Nach nunmehr dem dritten Buch aus der edition erdmann im Marix-Verlag muss ich definitiv jeden vor diesen Büchern warnen, der von neu herausgegebener alter Reiseliteratur eine minimale editorische Sorgfalt erwartet. Bougainvilles Bericht enthält ein schludriges Vorwort mit Falschinformationen; Wallace‘ Reise- und Forschungsbericht bibliografiert mangelhaft und ist unsorgfältig mit einer OCR-Engine eingelesen, aber nicht von Menschenauge Korrektur gelesen worden. Auch dieser Band ‚Sven Hedin‘ kommt seiner Informations- und Sorgfaltspflicht gegenüber dem Leser / Konsumenten nur ungenügend nach. Wenn es heisst:
Umso verpflichtender ist es für die Edition Erdmann, gemäß ihren Prinzipien diesen Meilenstein der Reiseliteratur möglichst authentisch zu präsentieren. Deshalb bietet ihn die vorliegende Version in demselben Wortlaut, in dem er von 1910 an einbändig beziehungsweise von 1919 an zweibändig bei F. A. Brockhaus gedruckt worden war – das heißt: in einem Gepräge, das mit den Zielen Sven Hedins nach des Verfassers eigenem Bekunden besser übereinstimmt als das Original. [S. 309. – Der letzte Satz bezieht sich auf in der deutschen Version vorgenommene Kürzungen v.a. geologischer Auslassungen, die sich im schwedischen Original noch fanden. Hedins Ziel bei seinen Büchern war tatsächlich eine hohe Publikumsaufmerksamkeit – er finanzierte sich und seine Reisen durch den Verkauf seiner Reiseberichte. – P.H.]
so klingt das hochtrabend und vielversprechend, ist aber nichtssagend, weil keinem Leser nun sofort klar sein wird, was er tatsächlich in Händen hält. Das merkt er erst nach der Lektüre des Textes. Dieses Buch unterschlägt ganz einfach die zweite Hälfte des Reiseberichts: Durch Asiens Wüsten ist offenbar nach der zweibändigen Ausgabe gedruckt worden – und der zweite Band fehlt! Der Bericht bricht mitten in den Vorbereitungen zu einer weiteren Expedition ganz einfach ab. Man kann editorische Authentizität auch so interpretieren…
Ansonsten wäre der Text gar nicht uninteressant. Hedin war der erste Europäer, der die Wüsten, Täler und Seen jenes Teils des Dachs der Welt bereiste, das die südwestliche Grenze des heutigen China darstellt. Die Region war schon zu jener Zeit umstritten, indigende Völker stritten sich mit Russen und Chinesen um die Herrschaft; und Hedins Expedition war nicht ungefährlich.

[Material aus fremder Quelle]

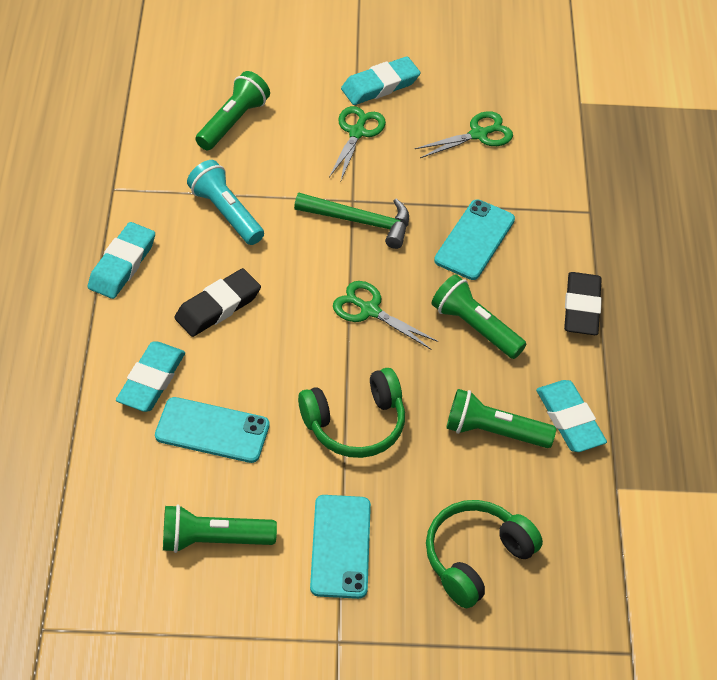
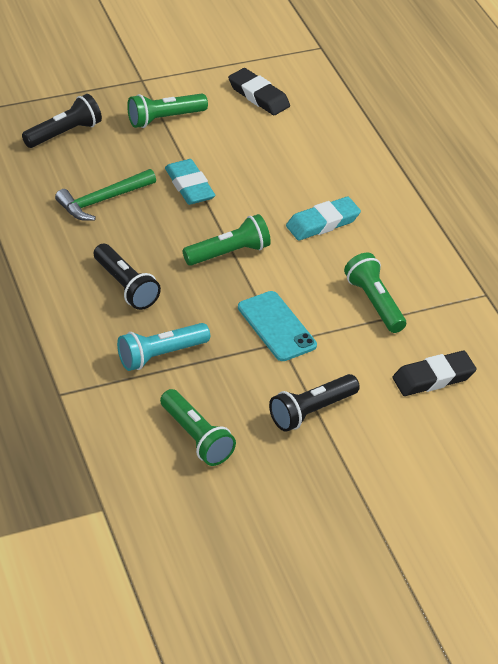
black flashlight: 0 -> 3
green headphones: 2 -> 0
green scissors: 3 -> 0
turquoise eraser: 4 -> 2
turquoise phone: 3 -> 1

Die grösste Gefahr allerdings brachte er selber über sich: Indem er leichtfertig einem seiner angeheuerten Führer vertraute, wagte er sich mit zu wenig Wasser an die Durchquerung der Wüste. Seine Begleiter, seine Kamele und sein Hund verdursteten; nur er und ein Diener überlebten. Die Schilderung, wie Hedin mehr als halbverdurstet einen Bach findet, zuerst sich selber satt trinkt, und dann überlegt, wie er dem zurückgebliebenen Diener Wasser bringen könne, sich schliesslich auf seine schwedischen Patentstiefel besinnt, diese füllt, mit den Ösen an einen Spatenstiel hängt und so zu seinem Diener trägt, hat zu Hedins Zeiten Kult-Charakter erreicht.
Ansonsten lässt sich zum Bericht dieses schwedischen Abenteurers wenig sagen – es ist ja auch nur die Hälfte vorhanden. Hedin scheint vor nichts zurückzuschrecken und verfügte offenbar auch über ein grosses Talent für Sprachen, was ihm erlaubte, rasch mit den indigenen Völkern Kontakt aufzunehmen. Für heutige Lesegewohnheiten weist das Buch allerdings immer noch viel zu viele Schilderungen von geologischen und geografischen Einzelheiten auf. Keine Leseempfehlung also – vor allem natürlich auf Grund der Tatsache, dass wir in der Ausgabe der edition erdmann nur einen halben Bericht vor uns haben.